The IndexShare architecture is a meaningful engineering contribution. At 1M context length, most sparse attention implementations become bottlenecked by the indexer itself, not just the core attention computation. By demonstrating that cross-layer index reuse works at production scale without quality loss, Z.ai has produced a technique that other model developers will likely adopt.
Things to Watch
- SWE-Marathon gap: On ultra-long-horizon tasks (building compilers, optimizing kernels), GLM-5.2 scores 13.0 compared to Claude Opus 4.8’s 26.0. The 1M context works well, but extended multi-day engineering tasks still favor the frontier closed models.
- Verbosity: Artificial Analysis rates GLM-5.2 as “somewhat verbose” (140M output tokens for the Intelligence Index vs an average of 110M).

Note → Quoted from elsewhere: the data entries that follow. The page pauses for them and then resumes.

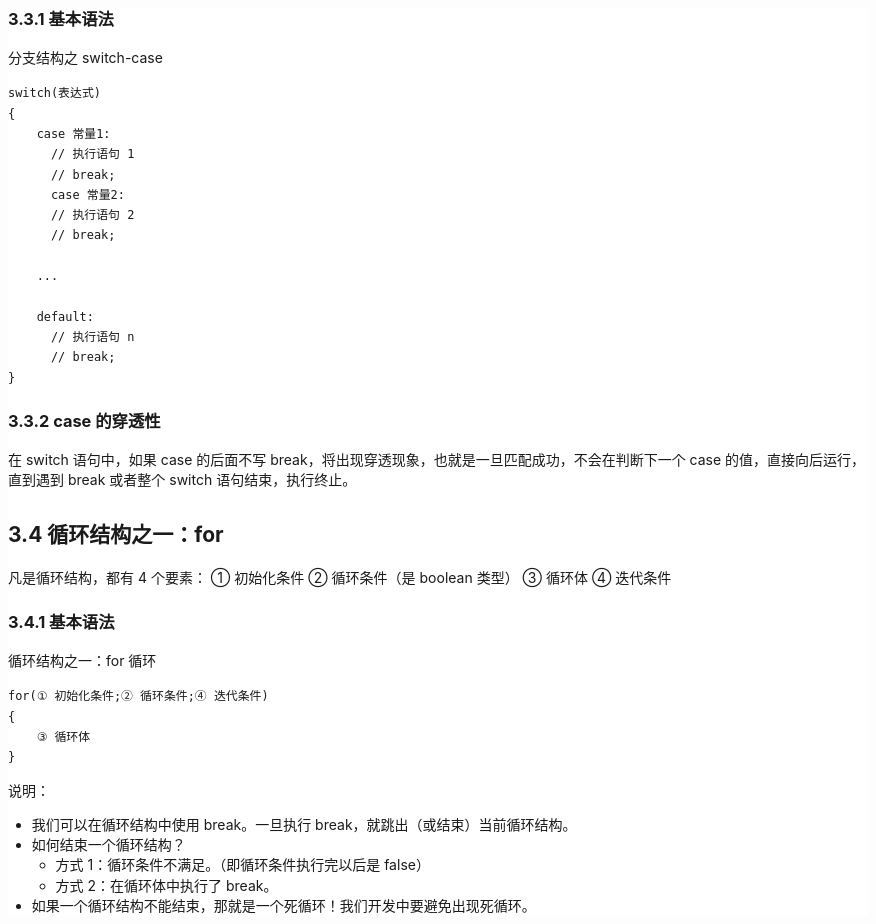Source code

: ### 3.3.1 基本语法

分支结构之 switch-case

```
switch(表达式)
{
    case 常量1:
      // 执行语句 1
      // break;
      case 常量2:
      // 执行语句 2
      // break;

    ...

    default:
      // 执行语句 n
      // break;
}
```

### 3.3.2 case 的穿透性

在 switch 语句中，如果 case 的后面不写 break，将出现穿透现象，也就是一旦匹配成功，不会在判断下一个 case 的值，直接向后运行，直到遇到 break 或者整个 switch 语句结束，执行终止。

## 3.4 循环结构之一：for

凡是循环结构，都有 4 个要素：
① 初始化条件
② 循环条件（是 boolean 类型）
③ 循环体
④ 迭代条件

### 3.4.1 基本语法

循环结构之一：for 循环

```
for(① 初始化条件;② 循环条件;④ 迭代条件)
{
    ③ 循环体
}
```

说明：

- 我们可以在循环结构中使用 break。一旦执行 break，就跳出（或结束）当前循环结构。
- 如何结束一个循环结构？
  - 方式 1：循环条件不满足。（即循环条件执行完以后是 false）
  - 方式 2：在循环体中执行了 break。
- 如果一个循环结构不能结束，那就是一个死循环！我们开发中要避免出现死循环。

This has practical implications for cost — you’re paying for more output tokens per task.
- API pricing: At $4.40 per 1M output tokens, GLM-5.2 is on the expensive side for an open-weight model. Running it self-hosted with vLLM or SGLang is likely more cost-effective at scale.
- Text-only for now: Unlike multimodal competitors, GLM-5.2 handles text input and output only. If your use case requires vision or document understanding, you’ll need a different model or a vision pipeline feeding into it.
Getting Started
If you want to try GLM-5.2 without self-hosting, the Z.ai chat interface offers a playground. For API access, the Z.ai API platform provides OpenAI-compatible endpoints. The model weights are on HuggingFace under the MIT license, and the GitHub repository contains additional resources and deployment examples. The full technical details are available in the GLM-5 technical report and the IndexShare paper.